Becoming a behaviorialist

Becoming a behaviorialist (i.e., overcoming autism in economics ;-). Audio interview.
Leading behavioral economist Richard Thaler, the Ralph and Dorothy Keller Distinguished Service Professor of Behavioral Science and Economics, talks about how he found his way into this then-nonexistent field and how he came to study irrational economic behavior at UChicago, the home of efficient markets and rational expectations.
Lots of other good interviews in this Chicago series (iTunes): Heckman, Sargent on the euro, Hansen on risk.

4 comments:

chartreuse1737 said...

so after thinking about it for a really long time as i was a professor of ecclesiastical history at cambridge i finally decided on the greek orthodox church, blah, blah, blah WHY SHOULD ANYONE CARE.

economics = ideology = pseudoscience for future "world controllers" where they can prove their ideological purity.

''The first thing we do, let's kill all the lawyers." but in shak's day there were no economists.

Cornelius said...

Even if we neglect all the marketing that happened before the birth of the modern discipline of marketing in the early 20th century, the economists - and really the psychologists that started this - are several decades late to the game.

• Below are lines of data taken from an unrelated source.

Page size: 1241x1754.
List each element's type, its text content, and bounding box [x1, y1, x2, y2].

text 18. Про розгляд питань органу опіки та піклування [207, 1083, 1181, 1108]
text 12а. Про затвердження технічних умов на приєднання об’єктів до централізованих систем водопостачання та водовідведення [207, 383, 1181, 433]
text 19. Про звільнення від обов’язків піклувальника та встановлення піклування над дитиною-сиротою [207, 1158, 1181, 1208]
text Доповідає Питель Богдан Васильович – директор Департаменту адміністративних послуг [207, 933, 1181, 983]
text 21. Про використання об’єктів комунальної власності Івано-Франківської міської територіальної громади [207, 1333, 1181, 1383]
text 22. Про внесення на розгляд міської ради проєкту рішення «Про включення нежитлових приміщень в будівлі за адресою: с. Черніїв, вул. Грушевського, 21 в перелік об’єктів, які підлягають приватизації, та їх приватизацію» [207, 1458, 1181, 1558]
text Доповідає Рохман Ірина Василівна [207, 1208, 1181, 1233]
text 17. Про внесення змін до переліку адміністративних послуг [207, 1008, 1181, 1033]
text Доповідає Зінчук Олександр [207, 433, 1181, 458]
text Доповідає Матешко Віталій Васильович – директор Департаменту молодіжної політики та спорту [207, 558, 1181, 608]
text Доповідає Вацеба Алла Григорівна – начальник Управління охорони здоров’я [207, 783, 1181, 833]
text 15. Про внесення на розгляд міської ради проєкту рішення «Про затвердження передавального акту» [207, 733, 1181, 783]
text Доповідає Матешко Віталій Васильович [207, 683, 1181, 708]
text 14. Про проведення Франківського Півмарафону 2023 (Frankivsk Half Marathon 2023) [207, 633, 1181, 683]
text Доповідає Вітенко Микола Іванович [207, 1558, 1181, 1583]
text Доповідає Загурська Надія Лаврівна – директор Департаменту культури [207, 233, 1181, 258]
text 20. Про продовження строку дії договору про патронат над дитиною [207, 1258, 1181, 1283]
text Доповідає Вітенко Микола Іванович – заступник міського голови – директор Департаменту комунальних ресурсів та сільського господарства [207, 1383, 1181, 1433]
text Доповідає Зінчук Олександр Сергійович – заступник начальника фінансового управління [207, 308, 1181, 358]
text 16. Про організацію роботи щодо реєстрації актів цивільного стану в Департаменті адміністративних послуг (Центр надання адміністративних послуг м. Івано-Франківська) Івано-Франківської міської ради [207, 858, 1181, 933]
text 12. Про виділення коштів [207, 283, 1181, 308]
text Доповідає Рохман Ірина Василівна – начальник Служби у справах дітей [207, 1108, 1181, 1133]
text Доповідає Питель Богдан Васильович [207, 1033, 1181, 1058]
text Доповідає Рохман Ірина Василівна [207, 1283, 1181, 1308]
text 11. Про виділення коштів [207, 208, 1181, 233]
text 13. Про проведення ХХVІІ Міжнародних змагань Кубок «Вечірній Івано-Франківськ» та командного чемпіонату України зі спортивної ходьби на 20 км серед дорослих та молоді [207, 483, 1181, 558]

The models that marketers use to sell you crap you don't need all take into account emotional and rational variables. They are also quick to point out the difference between the actual characteristics of a product and consumer perceptions of those characteristics. Often, advertising is used to move perceptions away from reality and towards a set of perceptions that marketers have deduced as optimal for sales.

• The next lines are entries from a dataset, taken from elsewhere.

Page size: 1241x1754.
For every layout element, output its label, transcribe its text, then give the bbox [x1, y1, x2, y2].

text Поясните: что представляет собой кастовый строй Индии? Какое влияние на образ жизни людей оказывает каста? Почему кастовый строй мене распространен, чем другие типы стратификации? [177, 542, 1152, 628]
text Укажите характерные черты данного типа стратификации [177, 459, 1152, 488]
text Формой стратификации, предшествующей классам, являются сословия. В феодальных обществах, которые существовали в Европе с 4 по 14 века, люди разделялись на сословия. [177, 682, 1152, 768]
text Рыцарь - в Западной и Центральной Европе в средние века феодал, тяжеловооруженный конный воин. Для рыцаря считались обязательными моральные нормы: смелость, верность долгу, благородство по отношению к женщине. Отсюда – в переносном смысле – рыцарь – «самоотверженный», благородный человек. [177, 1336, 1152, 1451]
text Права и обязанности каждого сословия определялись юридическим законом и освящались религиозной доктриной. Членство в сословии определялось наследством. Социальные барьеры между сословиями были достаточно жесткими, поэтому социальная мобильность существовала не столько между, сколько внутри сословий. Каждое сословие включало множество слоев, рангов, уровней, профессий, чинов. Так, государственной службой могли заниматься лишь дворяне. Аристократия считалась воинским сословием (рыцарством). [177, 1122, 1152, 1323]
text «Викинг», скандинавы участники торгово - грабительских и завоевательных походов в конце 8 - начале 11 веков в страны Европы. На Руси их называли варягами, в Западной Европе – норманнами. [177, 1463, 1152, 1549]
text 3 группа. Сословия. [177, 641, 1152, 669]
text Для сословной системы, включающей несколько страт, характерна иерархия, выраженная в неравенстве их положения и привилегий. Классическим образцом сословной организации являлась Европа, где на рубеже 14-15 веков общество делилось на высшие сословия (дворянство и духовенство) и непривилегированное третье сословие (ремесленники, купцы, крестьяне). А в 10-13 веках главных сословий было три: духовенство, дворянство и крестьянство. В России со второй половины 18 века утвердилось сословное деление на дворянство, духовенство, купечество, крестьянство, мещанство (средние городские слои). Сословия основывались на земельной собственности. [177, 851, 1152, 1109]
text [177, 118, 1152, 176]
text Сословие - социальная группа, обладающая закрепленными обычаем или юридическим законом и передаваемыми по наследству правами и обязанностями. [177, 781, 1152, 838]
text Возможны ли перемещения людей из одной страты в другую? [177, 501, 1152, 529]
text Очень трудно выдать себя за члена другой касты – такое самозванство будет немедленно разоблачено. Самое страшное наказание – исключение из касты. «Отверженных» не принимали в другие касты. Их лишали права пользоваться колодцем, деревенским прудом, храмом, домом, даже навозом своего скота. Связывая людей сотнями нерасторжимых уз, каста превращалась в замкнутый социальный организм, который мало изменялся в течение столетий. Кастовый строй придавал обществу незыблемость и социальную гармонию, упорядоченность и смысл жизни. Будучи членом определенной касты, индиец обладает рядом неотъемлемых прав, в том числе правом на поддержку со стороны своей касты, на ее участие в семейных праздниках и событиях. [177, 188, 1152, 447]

Economists in their arrogance never bothered to walk down to the business schools to figure out what other people were doing. It took the invasion of psychologists into economics to start changing dogma.

Endre Bakken Stovner said...

These were my two first introductions to the topic: http://www.ted.com/talks/rory_sutherland_sweat_the_small_stuff and http://www.ted.com/talks/rory_sutherland_life_lessons_from_an_ad_man


A marketer gives short, entertaining and example driven introductions to behavioral economics.

chartreuse1737 said...

and so, competition can actually INCREASE prices. this IS the case with prescription drugs where twice as much is spent selling them as discovering them. if they spent less their drug for X wouldn't sell like the other companies'. and they have to recoup their selling expense with higher prices.

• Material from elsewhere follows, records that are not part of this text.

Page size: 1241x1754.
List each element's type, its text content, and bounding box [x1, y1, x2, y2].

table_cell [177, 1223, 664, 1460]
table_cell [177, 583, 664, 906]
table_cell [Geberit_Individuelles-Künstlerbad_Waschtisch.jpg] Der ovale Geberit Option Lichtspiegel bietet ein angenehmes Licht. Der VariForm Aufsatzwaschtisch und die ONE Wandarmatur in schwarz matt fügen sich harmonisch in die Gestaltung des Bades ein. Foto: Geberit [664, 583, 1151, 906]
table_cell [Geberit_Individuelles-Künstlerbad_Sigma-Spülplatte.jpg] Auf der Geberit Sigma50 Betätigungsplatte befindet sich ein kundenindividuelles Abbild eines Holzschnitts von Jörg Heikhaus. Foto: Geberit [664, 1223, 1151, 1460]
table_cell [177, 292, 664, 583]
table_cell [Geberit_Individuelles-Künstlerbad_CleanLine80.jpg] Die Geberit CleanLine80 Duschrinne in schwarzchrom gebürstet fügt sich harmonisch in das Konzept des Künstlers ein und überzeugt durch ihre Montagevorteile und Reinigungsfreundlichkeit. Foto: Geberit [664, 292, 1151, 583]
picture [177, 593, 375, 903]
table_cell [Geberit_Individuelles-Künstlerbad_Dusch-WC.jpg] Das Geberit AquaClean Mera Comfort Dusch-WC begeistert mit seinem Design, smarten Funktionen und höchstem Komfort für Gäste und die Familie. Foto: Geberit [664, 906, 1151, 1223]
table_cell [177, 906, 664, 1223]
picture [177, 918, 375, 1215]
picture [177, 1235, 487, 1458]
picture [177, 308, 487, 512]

is it any wonder that only one scientist has ever led a big pharma company, that pfizer's ceo is former lead counsel to mcdonald's, and that their share prices have tanked because their pipelines are dry.

one very simple solution. it used to be (is it still?0 that compensation above 1m per year was not expense-able. so why not sales, marketing, advertising expense above a certain fraction of revenues is non-expense-able?